## URAIAN TUGAS
Dari teks tentang pengendara yang melawan arus lalu lintas, kutip tanpa perubahan seluruh bagian mulai dari "Fenomena tersebut memang" sampai ke "etika berlalu lintas.".

## KUTIPAN HALAMAN

******************************

Ilustrasi pelanggaran lalu lintas. Foto: Aditia Noviansyah/kumparan
Hari demi hari, jalanan yang dulu sepi kala itu sekarang menjadi ramai dan padat penduduk; yang dulu beraktivitas dengan berjalan kaki, sekarang semua sudah menggunakan alat transportasi. Sadarkah kalian, ketika kalian membuka media massa, banyak dari orang-orang menyalahgunakan alat transportasi tersebut dengan semena-mena, salah satu contohnya yaitu para pengendara yang nekat melawan arus lalu lintas.
Fenomena tersebut memang tampak sederhana, tetapi muncul pertanyaan di benak kita: Bagaimana mungkin seseorang berani melawan arah? Mungkin mereka merasa aman karena tidak dalam jangkauan polisi, padahal tindakan mereka tersebut dapat merugikan orang lain. Kita juga dapat mengetahui bahwa tindakan tersebut merupakan tindakan yang melanggar etika berlalu lintas.
Banyak dari mereka berkata, "Ini cuma belok sini aja kok, ini cuma ke depan situ aja kok." Padahal, mereka sadar akan dampak yang telah mereka lakukan dapat menyebabkan masalah yang begitu besar hingga berujung kematian.

******************************

## BAHAN YANG DIBERIKAN
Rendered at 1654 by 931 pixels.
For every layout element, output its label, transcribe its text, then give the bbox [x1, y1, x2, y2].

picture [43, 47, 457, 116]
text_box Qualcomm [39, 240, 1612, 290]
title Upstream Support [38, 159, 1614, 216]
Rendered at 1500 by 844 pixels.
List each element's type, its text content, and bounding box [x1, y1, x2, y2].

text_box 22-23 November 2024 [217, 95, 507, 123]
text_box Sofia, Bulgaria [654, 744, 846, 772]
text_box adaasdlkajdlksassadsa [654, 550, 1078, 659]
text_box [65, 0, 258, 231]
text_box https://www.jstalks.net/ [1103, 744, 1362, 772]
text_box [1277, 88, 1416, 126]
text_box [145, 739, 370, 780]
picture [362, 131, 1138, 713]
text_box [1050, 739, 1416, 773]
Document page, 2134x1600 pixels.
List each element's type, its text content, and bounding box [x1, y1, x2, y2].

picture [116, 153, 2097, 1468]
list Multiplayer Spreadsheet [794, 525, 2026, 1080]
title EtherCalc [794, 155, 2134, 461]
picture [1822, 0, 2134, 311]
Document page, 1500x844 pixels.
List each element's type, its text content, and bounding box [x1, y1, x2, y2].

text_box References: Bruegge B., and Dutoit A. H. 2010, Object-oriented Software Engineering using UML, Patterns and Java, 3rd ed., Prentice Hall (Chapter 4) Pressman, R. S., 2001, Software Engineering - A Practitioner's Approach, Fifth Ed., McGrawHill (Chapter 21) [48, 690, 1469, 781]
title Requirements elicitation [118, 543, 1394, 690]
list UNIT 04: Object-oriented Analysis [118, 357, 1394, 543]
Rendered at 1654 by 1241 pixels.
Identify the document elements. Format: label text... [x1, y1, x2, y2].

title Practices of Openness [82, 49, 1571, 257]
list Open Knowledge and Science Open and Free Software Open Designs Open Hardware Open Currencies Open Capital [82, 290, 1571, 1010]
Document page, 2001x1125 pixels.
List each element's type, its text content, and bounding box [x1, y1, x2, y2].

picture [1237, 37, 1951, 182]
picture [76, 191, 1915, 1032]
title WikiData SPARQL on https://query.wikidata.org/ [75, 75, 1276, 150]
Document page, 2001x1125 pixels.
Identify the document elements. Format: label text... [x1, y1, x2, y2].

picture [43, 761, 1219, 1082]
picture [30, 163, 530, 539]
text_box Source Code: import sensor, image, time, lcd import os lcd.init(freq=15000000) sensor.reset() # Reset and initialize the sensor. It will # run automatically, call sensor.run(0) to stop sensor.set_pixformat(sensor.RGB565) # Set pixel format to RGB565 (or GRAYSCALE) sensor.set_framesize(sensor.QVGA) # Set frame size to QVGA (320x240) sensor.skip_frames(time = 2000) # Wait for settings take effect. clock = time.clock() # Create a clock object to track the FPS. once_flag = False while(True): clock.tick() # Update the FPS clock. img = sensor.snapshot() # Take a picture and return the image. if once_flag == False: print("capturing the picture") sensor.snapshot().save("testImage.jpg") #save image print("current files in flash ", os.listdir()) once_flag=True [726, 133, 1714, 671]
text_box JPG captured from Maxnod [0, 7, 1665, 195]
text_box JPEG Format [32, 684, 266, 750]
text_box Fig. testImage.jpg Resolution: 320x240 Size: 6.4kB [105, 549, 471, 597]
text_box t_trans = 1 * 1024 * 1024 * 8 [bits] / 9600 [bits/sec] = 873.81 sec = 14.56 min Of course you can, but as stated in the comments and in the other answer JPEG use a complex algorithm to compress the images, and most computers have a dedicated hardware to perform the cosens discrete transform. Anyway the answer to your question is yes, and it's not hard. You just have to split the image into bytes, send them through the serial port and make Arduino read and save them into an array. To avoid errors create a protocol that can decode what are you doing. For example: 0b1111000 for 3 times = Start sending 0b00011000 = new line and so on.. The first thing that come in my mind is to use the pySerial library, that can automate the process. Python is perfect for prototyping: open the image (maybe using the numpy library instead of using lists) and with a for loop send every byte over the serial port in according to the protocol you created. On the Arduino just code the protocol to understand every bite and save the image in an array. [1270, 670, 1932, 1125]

******************************

## JAWABAN TUGAS
Fenomena tersebut memang tampak sederhana, tetapi muncul pertanyaan di benak kita: Bagaimana mungkin seseorang berani melawan arah? Mungkin mereka merasa aman karena tidak dalam jangkauan polisi, padahal tindakan mereka tersebut dapat merugikan orang lain. Kita juga dapat mengetahui bahwa tindakan tersebut merupakan tindakan yang melanggar etika berlalu lintas.